Work request
Could you repeat word for word only the lines from the one containing "[153,317,161,325] a -> (249, 370) none" to the last line of the data below?

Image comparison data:
—————
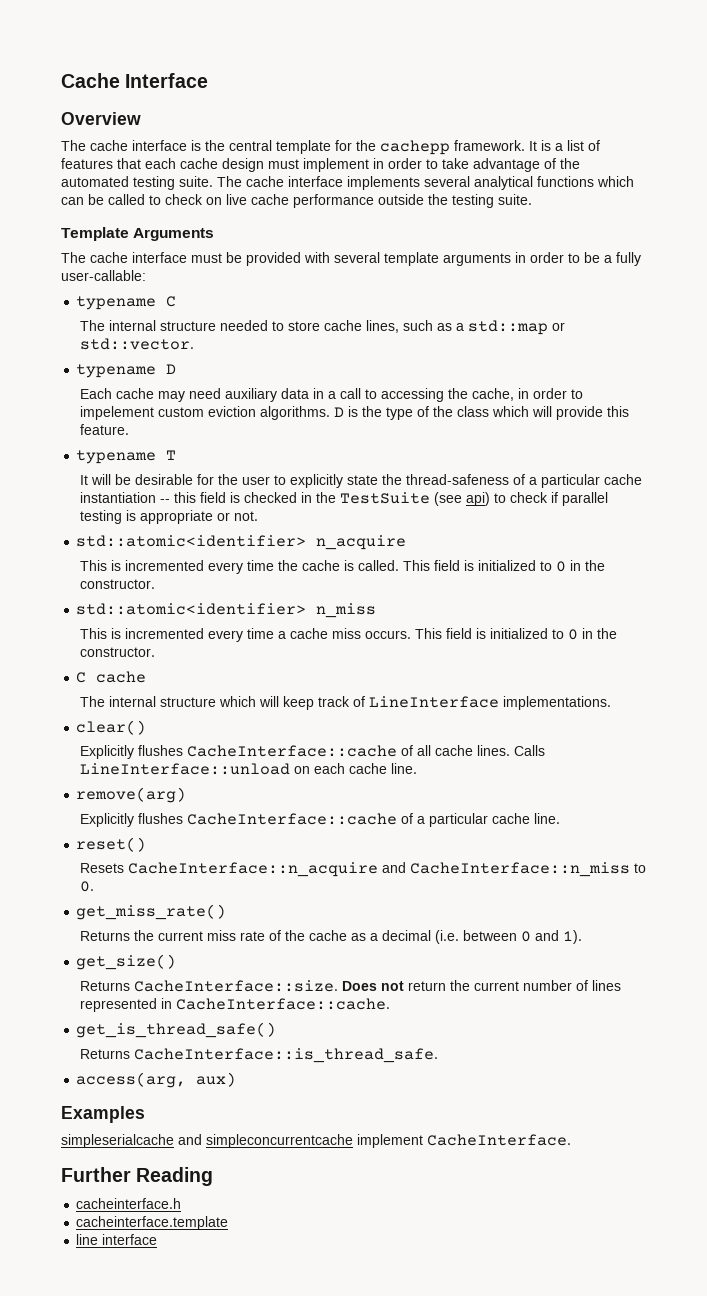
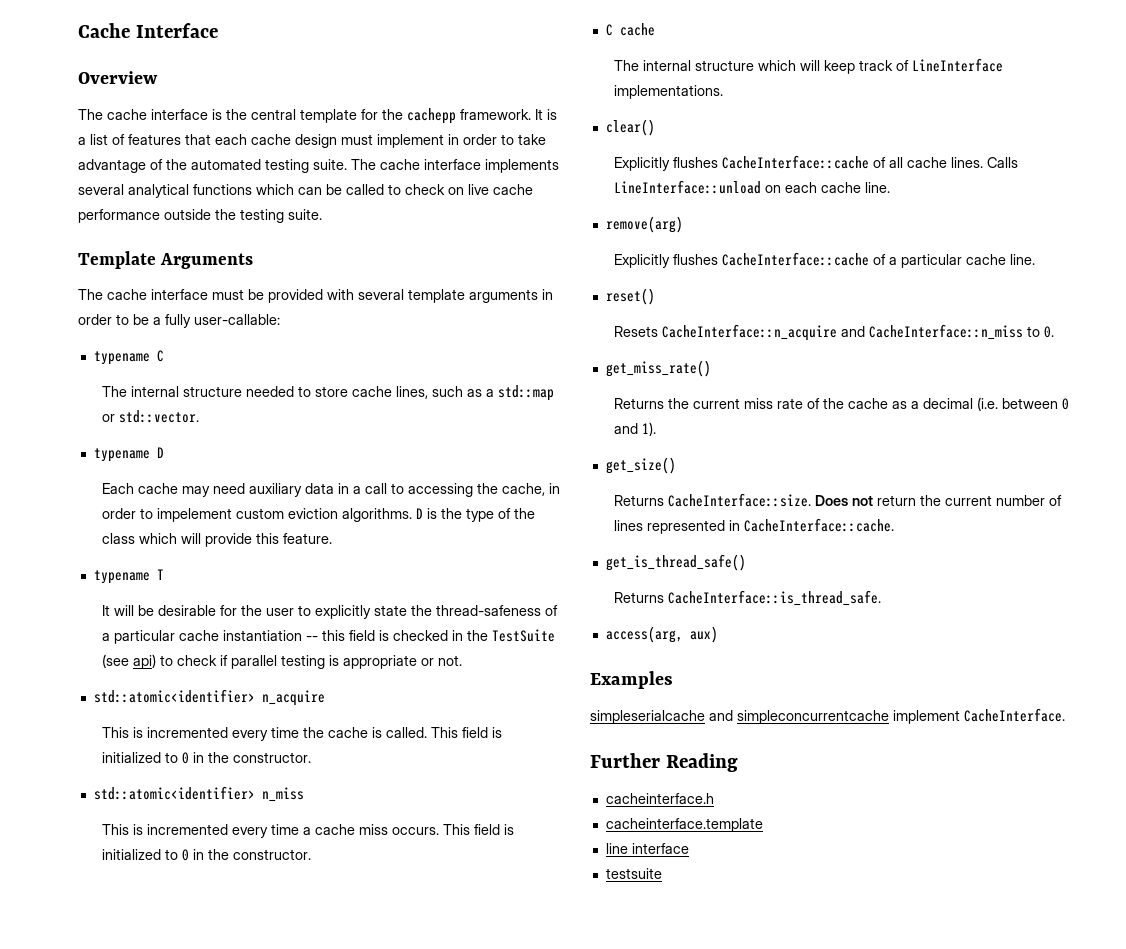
(158, 1239) none -> [605,868,662,879] // testsuite

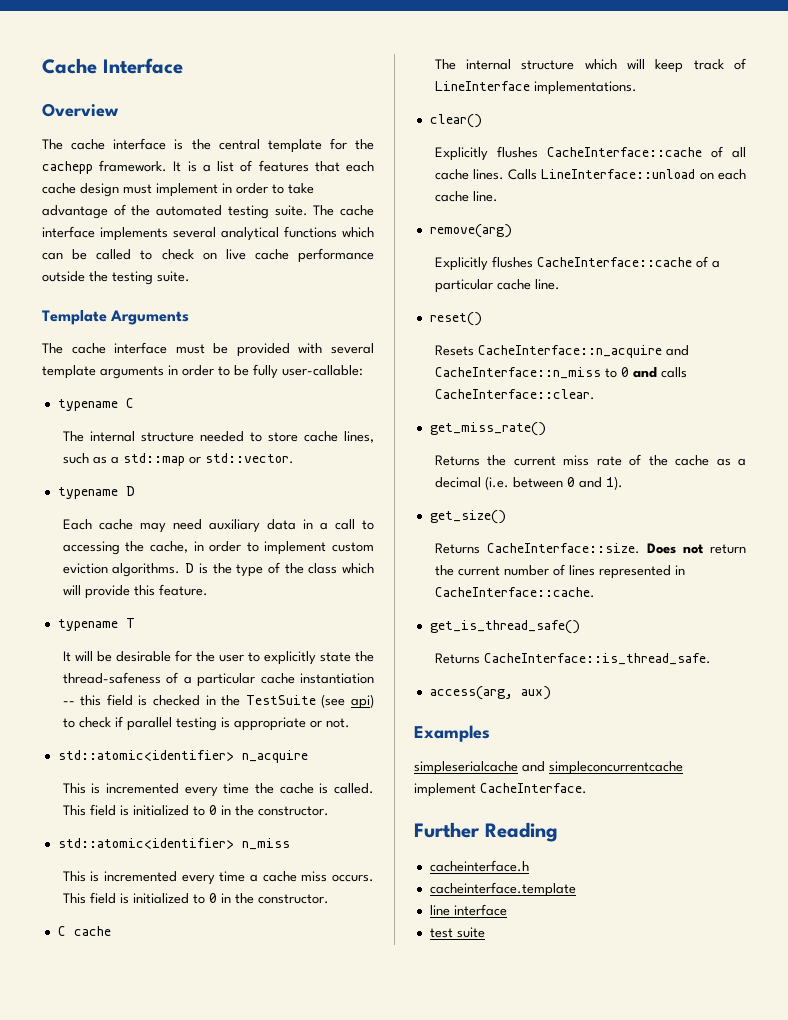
[153,317,161,325] a -> (249, 370) none
[156,508,232,522] impelement -> [264,541,327,555] implement
[1043,326,1054,338] 0. -> [620,367,687,378] [434,389,595,400] 0 and calls CacheInterface::clear.
[605,868,662,879] testsuite -> [429,927,485,938] test suite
—————
Reply
[153,317,161,325] a -> (249, 370) none
[156,508,232,522] impelement -> [264,541,327,555] implement
[1043,326,1054,338] 0. -> [620,367,687,378] [434,389,595,400] 0 and calls CacheInterface::clear.
[605,868,662,879] testsuite -> [429,927,485,938] test suite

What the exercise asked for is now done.